Remise de la 14ème édition du Prix du CSA 

 

À l’issue de la présentation du rapport annuel, le 14ème Prix du CSA a été remis à Andréa Jimenez pour son mémoire de fin d’études « Les influenceurs et la communication commerciale : enjeux régulatoires ». Un sujet jusqu’à présent peu exploré dans le monde académique qui touche pourtant à un phénomène grandissant, celui de la place des influenceurs et des influenceuses dans les stratégies publicitaires des marques, mais aussi d’autres acteurs, comme les politiques. 

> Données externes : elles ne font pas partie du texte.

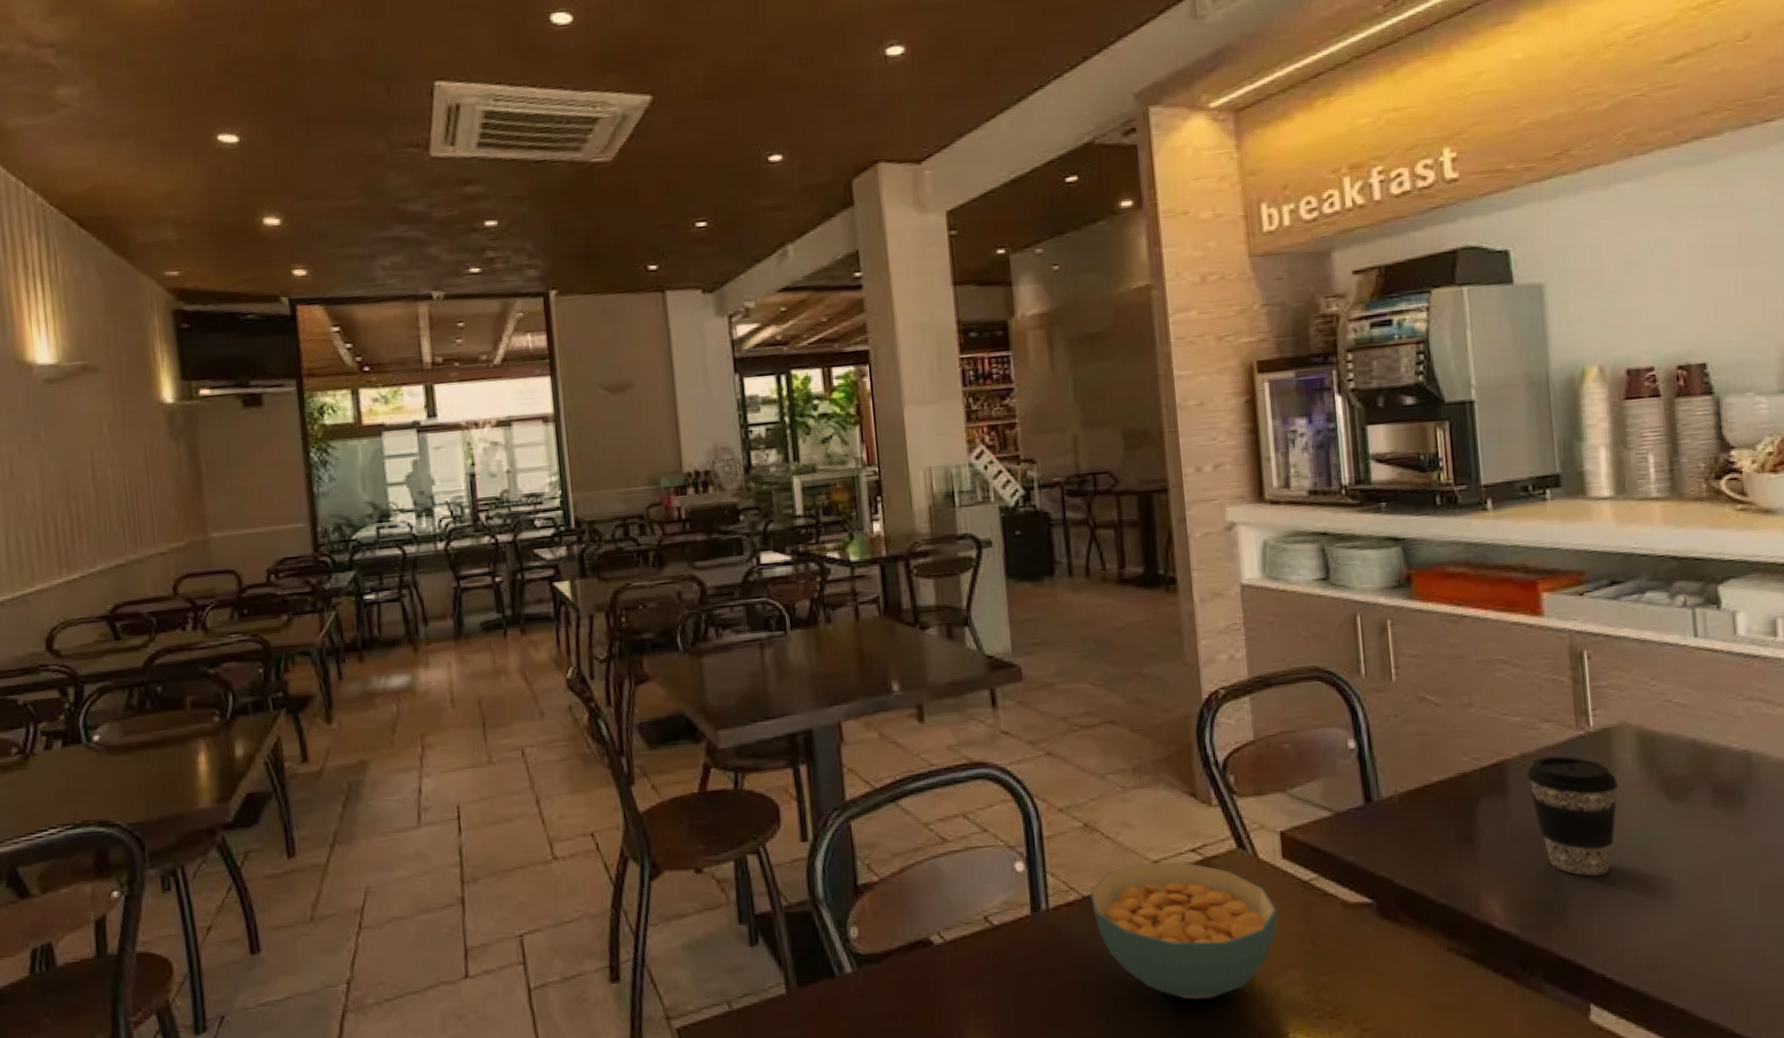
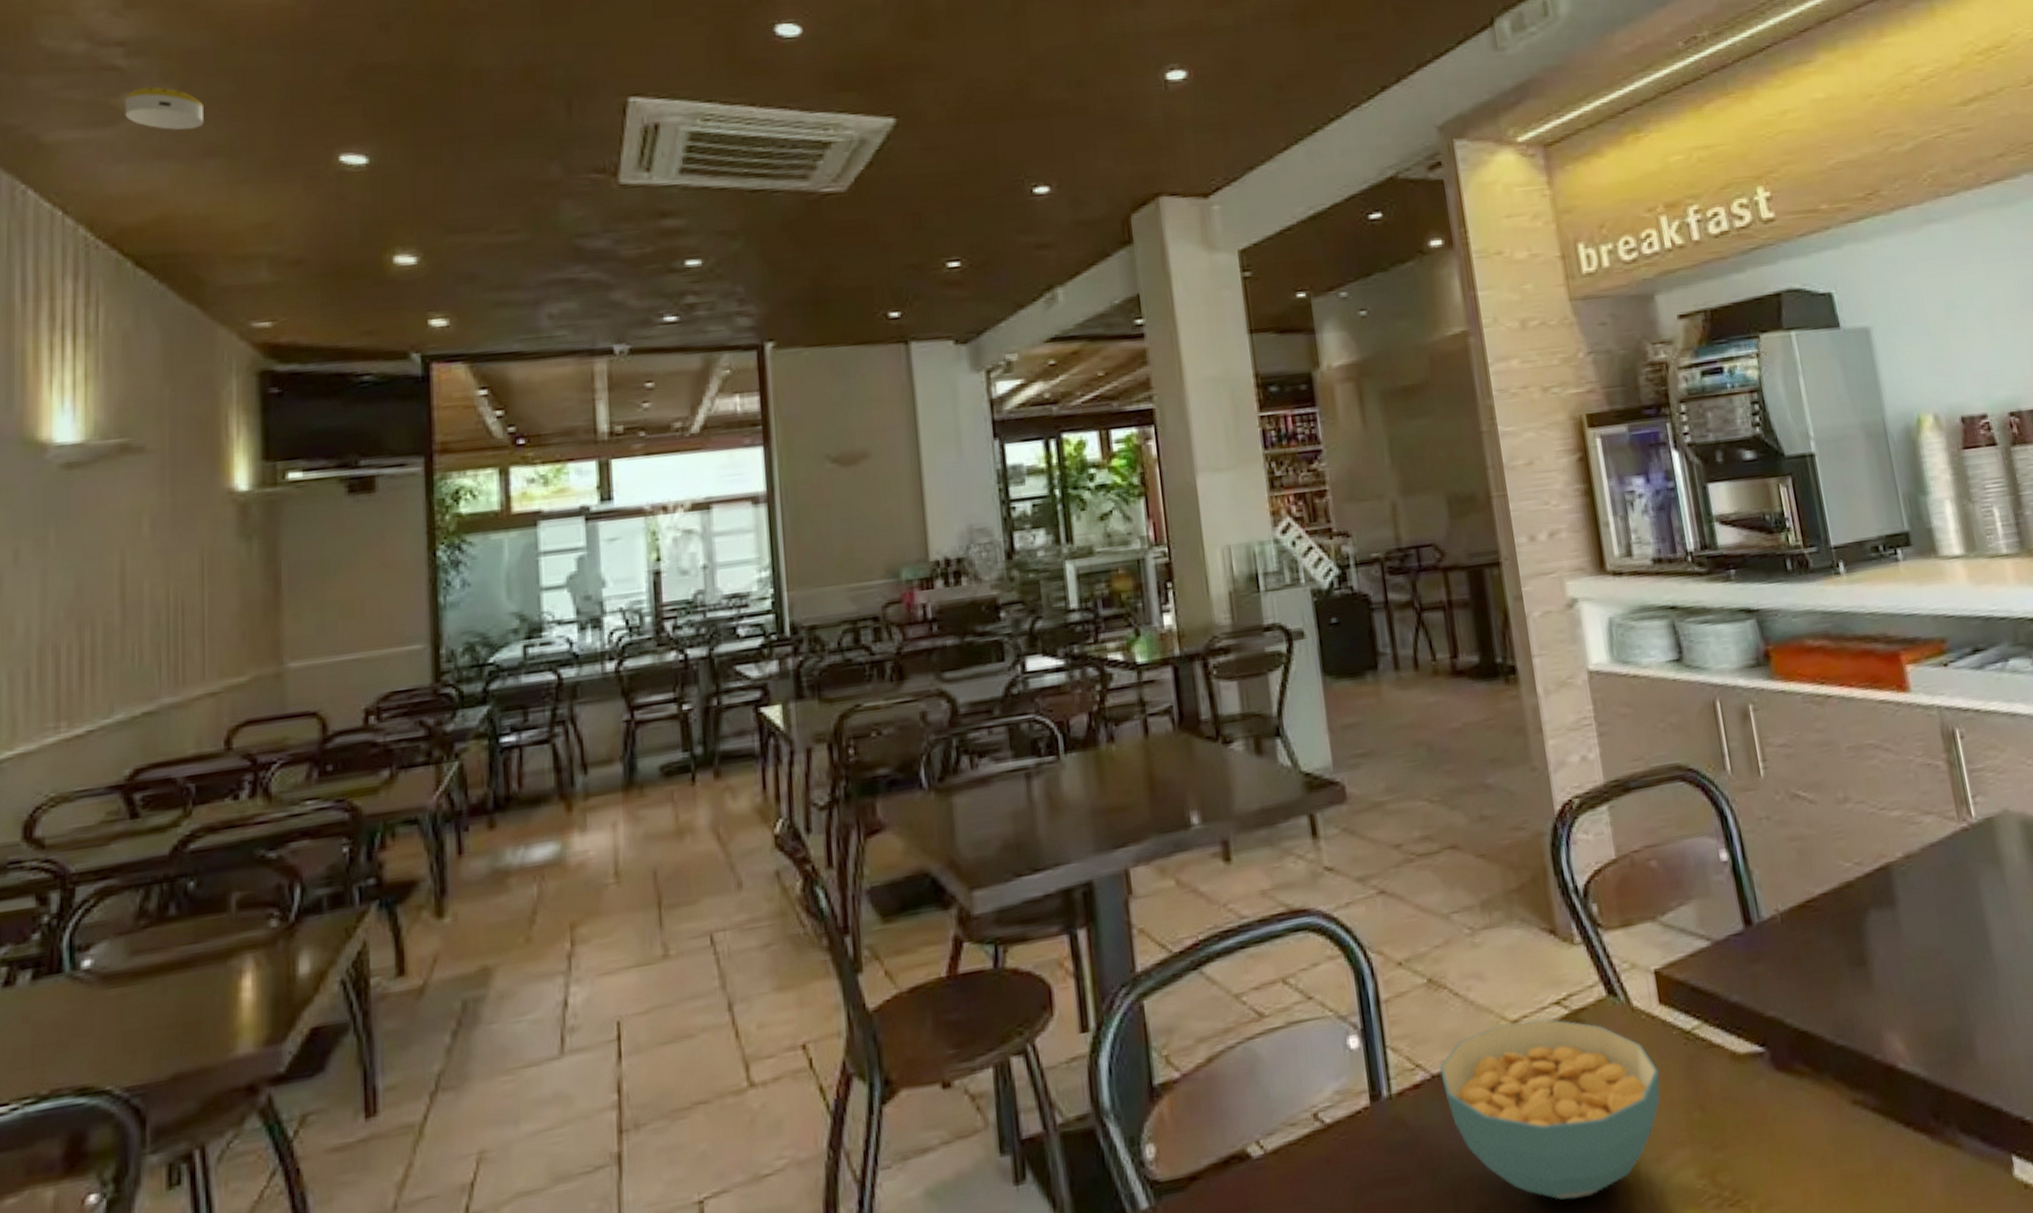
smoke detector: none [58,80,117,116] -> present [124,86,203,130]
coffee cup: present [1527,756,1618,877] -> none [1913,853,2013,996]

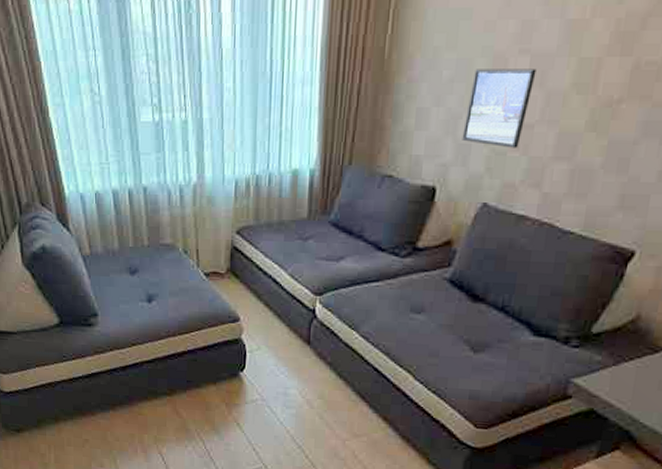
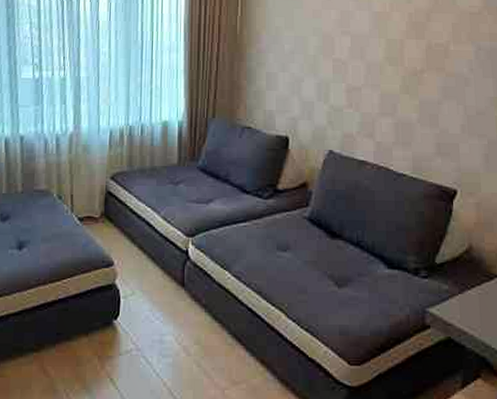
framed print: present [462,69,537,148] -> none [306,44,357,106]

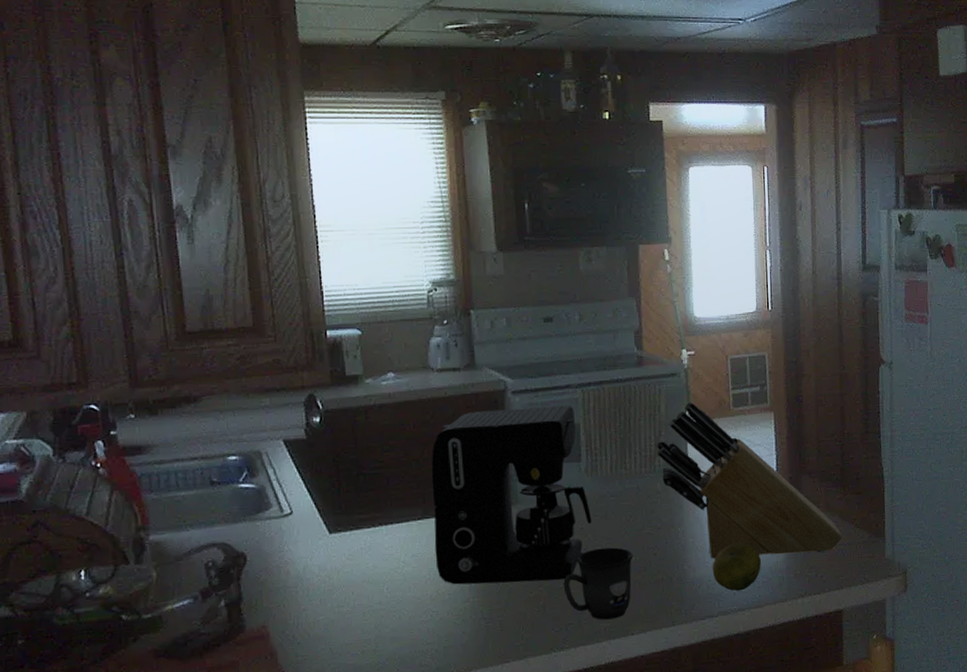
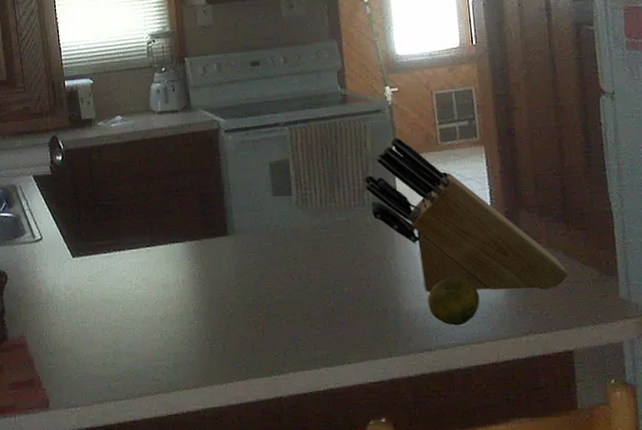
coffee maker: present [431,405,592,585] -> none [156,142,305,308]
mug: present [563,547,633,620] -> none [280,277,347,347]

Avant d’amener une série de recommandations utiles, le travail d’Andréa Jimenez permet avant tout de prendre conscience de l’impact peu visible et, dans tous les cas, sous-estimé des influenceurs par le monde politique, les législateurs et par le grand public. Les influenceurs peuvent aussi devenir des outils de propagande très puissants, pour les marques, mais aussi pour diffuser d’autres types de messages, notamment politiques. L’absence de législation pour encadrer la communication commerciale auprès des influenceurs et des influenceuses a un double effet. Celui de rendre invisible, ou de minimiser le véritable rôle de ces acteurs aujourd’hui, mais aussi de fragiliser tout un secteur en développement.